Implementing Distributed Locks with Redis, Redisson, and Zookeeper

In single‑process environments, thread‑level locks such as Synchronized and ReentrantLock ensure safety, but they become insufficient when services are deployed in clusters and need a distributed coordination mechanism.

The article first introduces the idea of a distributed lock, illustrated with diagrams for local and cluster scenarios, and explains the “all‑or‑nothing” principle where only the service that successfully acquires the lock may proceed.

Redis implementation : Using the SETNX command to set a key only if it does not exist mimics a lock. The article shows how a simple SETNX can lead to dead‑locks if the process crashes before releasing the key, and why setting an expiration with SETEX alone is not enough because the two operations are not atomic. Redis 2.8+ provides the combined command SET key value NX PX milliseconds to acquire the lock and set a timeout atomically. A Java example using Jedis and a Lua script demonstrates how to acquire the lock with a random token, retry until a timeout, and release it safely by comparing the token.

private static final String LOCK_SUCCESS = "OK";
private static final Long RELEASE_SUCCESS = 1L;
private static final String SET_IF_NOT_EXIST = "NX";
private static final String SET_WITH_EXPIRE_TIME = "PX";

@Override
public String acquire() {
    long end = System.currentTimeMillis() + acquireTimeout;
    String requireToken = UUID.randomUUID().toString();
    while (System.currentTimeMillis() < end) {
        String result = jedis.set(lockKey, requireToken, SET_IF_NOT_EXIST, SET_WITH_EXPIRE_TIME, expireTime);
        if (LOCK_SUCCESS.equals(result)) {
            return requireToken;
        }
        try { Thread.sleep(100); } catch (InterruptedException e) { Thread.currentThread().interrupt(); }
    }
    return null;
}

@Override
public boolean release(String identify) {
    if (identify == null) return false;
    String script = "if redis.call('get', KEYS[1]) == ARGV[1] then return redis.call('del', KEYS[1]) else return 0 end";
    Object result = jedis.eval(script, Collections.singletonList(lockKey), Collections.singletonList(identify));
    return RELEASE_SUCCESS.equals(result);
}

Redisson implementation : Redisson wraps Redis and offers a richer API, including automatic lock renewal (the “watchdog” mechanism) that extends the lock’s TTL while the holder is still active.
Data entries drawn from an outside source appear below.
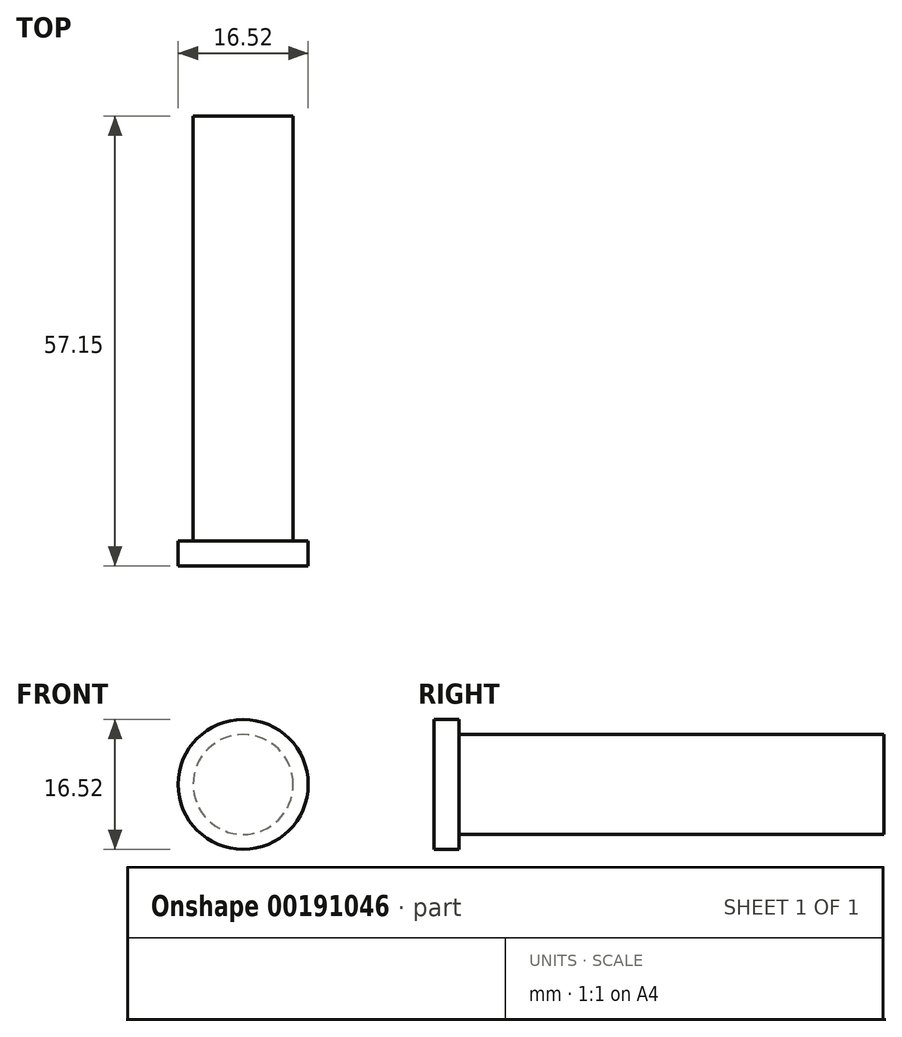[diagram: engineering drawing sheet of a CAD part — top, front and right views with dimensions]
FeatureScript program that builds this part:
annotation { "Feature Type Name" : "Feature", "Feature Type Description" : "" }
export const myFeature = defineFeature(function(context is Context, id is Id, definition is map)
    precondition{}
    {
        {
            var Q0;
            Q0=qCreatedBy(makeId("Front.planeOp"),FACE);
            var sketch = newSketch(context, id + "F0", { "sketchPlane" : qUnion([Q0])});
            skCircle(sketch, "E0", {"center": v(0, 0) * mm, "radius": 6.35 * mm});
            skSolve(sketch);
        }
        {
            var Q0;
            Q0 = qSketchRegion(id + "F0", true);
            extrude(context, id + "F1", {"entities" : qUnion([Q0]), "depth" : 57.15 * mm});
        }
        {
            var Q0;
            Q0=makeQuery(id+"F1.opExtrude","CAP_FACE",FACE,{"disambiguationData":[OSD([sQuery(id+"F0.wireOp",EDGE,"E0")])],"isStart":false});
            var sketch = newSketch(context, id + "F2", { "sketchPlane" : qUnion([Q0])});
            skCircle(sketch, "E1", {"center": v(0, 0) * mm, "radius": 8.26 * mm});
            skSolve(sketch);
        }
        {
            var Q0;
            Q0 = qSketchRegion(id + "F2", true);
            extrude(context, id + "F3", {"entities" : qUnion([Q0]), "operationType" : NewBodyOperationType.ADD, "oppositeDirection" : true, "depth" : 3.17 * mm});
        }
    });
The article shows how to add Redisson as a Maven dependency and use its RLock object with both the simple lock() (auto‑renew) and the timed lock(long time, TimeUnit unit) methods.
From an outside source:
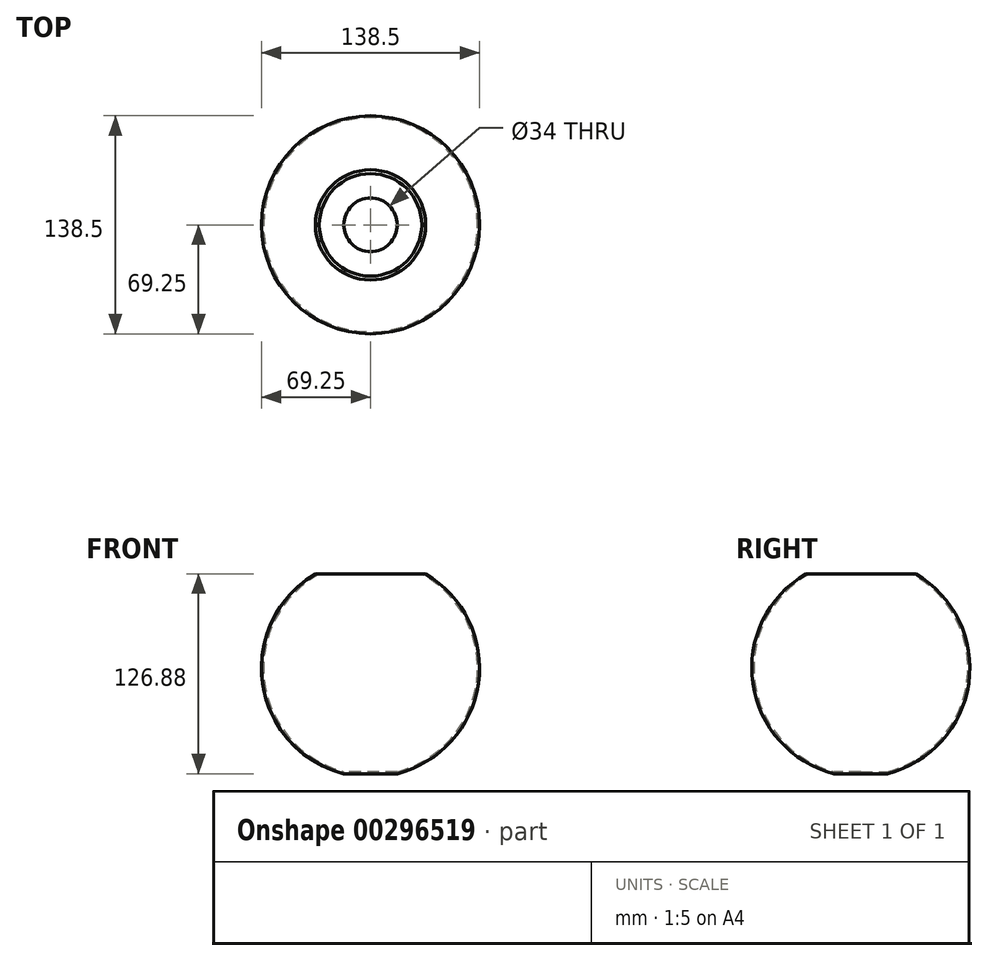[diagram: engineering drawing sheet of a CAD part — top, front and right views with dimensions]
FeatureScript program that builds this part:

RLock lock = redissonClient.getLock("test_lock");
lock.lock(); // auto‑renewed, default 30 s
try {
    // business logic
} finally {
    lock.unlock();
}

// with explicit expiration
lock.lock(30, TimeUnit.SECONDS);

Zookeeper implementation : Zookeeper achieves distributed locking by creating temporary sequential nodes under a common lock directory. The smallest node holds the lock; other contenders watch the node that precedes them, avoiding the “herd effect”. The article provides a full Java class that creates an EPHEMERAL_SEQUENTIAL node, determines if it is the smallest, registers a watcher on the predecessor, and deletes its node to release the lock.
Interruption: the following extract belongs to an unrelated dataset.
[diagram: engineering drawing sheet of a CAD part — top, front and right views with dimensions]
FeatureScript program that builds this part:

public void acquireDistributedLock() {
    if (tryLock()) return;
    else waitForLock(waitNode, sessionTimeout);
}

private boolean tryLock() throws KeeperException, InterruptedException {
    lockNode = zk.create(locksRoot + "/" + productId, new byte[0], ZooDefs.Ids.OPEN_ACL_UNSAFE, CreateMode.EPHEMERAL_SEQUENTIAL);
    List<String> locks = zk.getChildren(locksRoot, false);
    Collections.sort(locks);
    if (lockNode.equals(locksRoot + "/" + locks.get(0))) return true;
    // not the smallest, watch predecessor
    int previous = locks.indexOf(lockNode.substring(locksRoot.length() + 1)) - 1;
    waitNode = locks.get(previous);
    return false;
}

Finally, the article compares the two approaches: Redis uses a simple key with expiration, which may require busy‑spinning; Zookeeper relies on watchers and sequential nodes, offering better performance under contention and automatic cleanup on server failure. The choice depends on the project’s technology stack and specific requirements.